Anfitriões da COP28, que começa na quinta-feira (30), em Dubai, os Emirados Árabes Unidos usaram da sua posição para discutir acordos de petróleo e gás, de acordo com uma investigação feita pelo Center for Climate Reporting (CCR) em parceria com a BBC.
Conforme documentos obtidos pelas organizações, o país aproveitou reuniões prévias da conferência do clima realizadas entre o Sultão Al-Jaber, presidente da COP28 e CEO da empresa petrolífera nacional Adnoc e da empresa estatal de energias renováveis Masdar, e países estrangeiros para fazer negociações.
Para cada um destes encontros foram preparados briefings com informações a serem tratadas. Com a China, por exemplo, constava que a Adnoc estava “disposta a avaliar conjuntamente as oportunidades internacionais de GNL [gás natural liquefeito]” em Moçambique, no Canadá e na Austrália.
Outro documento sugeria dizer a um ministro colombiano que a empresa estava “pronta” para apoiar a Colômbia no desenvolvimento dos seus recursos de combustíveis fósseis. Havia pontos de discussão para outros 13 países, incluindo Alemanha e Egito. Para eles, era indicado dizer que a petrolífera queria trabalhar com os seus governos em projetos de combustíveis fósseis.
Os briefings também mostravam indicações de oportunidades comerciais da Masdar com 20 países, dentre eles Reino Unido, Estados Unidos, Arábia Saudita e Quênia, e também diziam que deveria ser solicitado à ministra do Meio Ambiente do Brasil, Marina Silva, que ela ajudasse a “garantir o alinhamento e o endosso” à oferta da Adnoc pela maior empresa de processamento de petróleo e gás da América Latina, a Braskem – no início deste mês, a petrolífera fez uma oferta de US$ 2,1 bilhões (aproximadamente R$ 10,2 bilhões) por uma participação na companhia.
A BBC destaca que viu uma troca de e-mails em que os membros da equipe da COP28 dos EAU são informados de que os pontos de discussão de Adnoc e Masdar “precisam sempre ser incluídos”. Em resposta, o governo saudita disse que isso era “simplesmente falso”.
A reportagem também informa que não ficou claro com que frequência estes pontos foram levantados, mas o CCR afirmou que em pelo menos uma ocasião um país deu seguimento às discussões iniciadas em uma reunião com o grupo dos Emirados Árabes Unidos.

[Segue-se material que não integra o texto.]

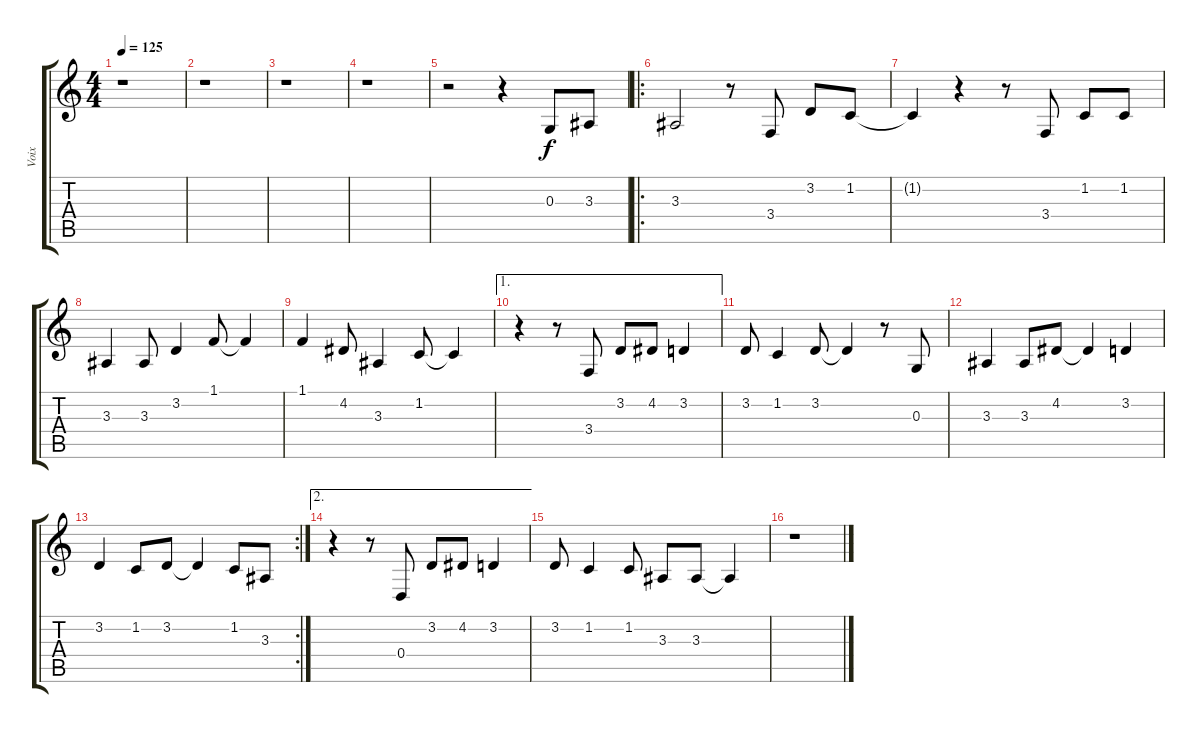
\track ("Voix" "Voix") {instrument lead2sawtooth}
\staff {score tabs}
\tuning (E4 B3 G3 D3 A2 E2) {hide}
\ts (4 4)
\tempo 125
\clef g2
\ks c
r.1{dy f} |
r.1 |
r.1 |
r.1 |
r.2 r.4 0.3.8 3.3.8 |
\ro
3.3.2 r.8 3.4.8 3.2.8 1.2.8 |
1.2{t}.4 r.4 r.8 3.4.8 1.2.8 1.2.8 |
3.3.4 3.3.8 3.2.4 1.1.8 1.1{t}.4 |
1.1.4 4.2.8 3.3.4 1.2.8 1.2{t}.4 |
\ae 1
r.4 r.8 3.4.8 3.2.8 4.2.8 3.2.4 |
3.2.8 1.2.4 3.2.8 3.2{t}.4 r.8 0.3.8 |
3.3.4 3.3.8 4.2.8 4.2{t}.4 3.2.4 |
\rc 2
3.2.4 1.2.8 3.2.8 3.2{t}.4 1.2.8 3.3.8 |
\ae 2
r.4 r.8 0.4.8 3.2.8 4.2.8 3.2.4 |
3.2.8 1.2.4 1.2.8 3.3.8 3.3.8 3.3{t}.4 |
r.1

Doze nações, caso do Reino Unido, disseram que não houve discussão sobre atividades comerciais durante os encontros ou que eles nem chegaram a ocorrer.
Violação de conduta
Segundo a BBC, a tentativa de fazer negócios durante o processo da COP parece ser uma violação grave dos padrões de conduta esperados para o presidente da conferência.
A Convenção-Quadro das Nações Unidas sobre Alterações Climáticas (UNFCCC), órgão que estabelece as normas do evento, salientou que o “princípio fundamental” para os presidentes da COP e suas equipes é “a obrigação de imparcialidade”.
À reportagem da agência britânica disse que “espera-se que os presidentes da COP atuem sem preconceitos, favoritismo, caprichos, interesses próprios, preferências ou deferências, estritamente baseados num julgamento sólido, independente e justo”.
E acrescentou: “Espera-se também que eles garantam que as opiniões e convicções pessoais não comprometam ou pareçam comprometer o seu papel e funções como oficial da UNFCCC”.
Michael Jacobs, professor da Universidade de Sheffield e especialista em política climática da ONU, comentou que as ações da equipe da COP28 pareciam “de tirar o fôlego” e hipócritas.
“Na verdade, penso que é pior do que isso, porque neste momento os EAU são os guardiães de um processo das Nações Unidas que visa reduzir as emissões globais. E, no entanto, nas mesmas reuniões em que aparentemente está a tentar prosseguir esse objetivo, está na verdade tentando fazer acordos paralelos que aumentarão as emissões globais”, analisou.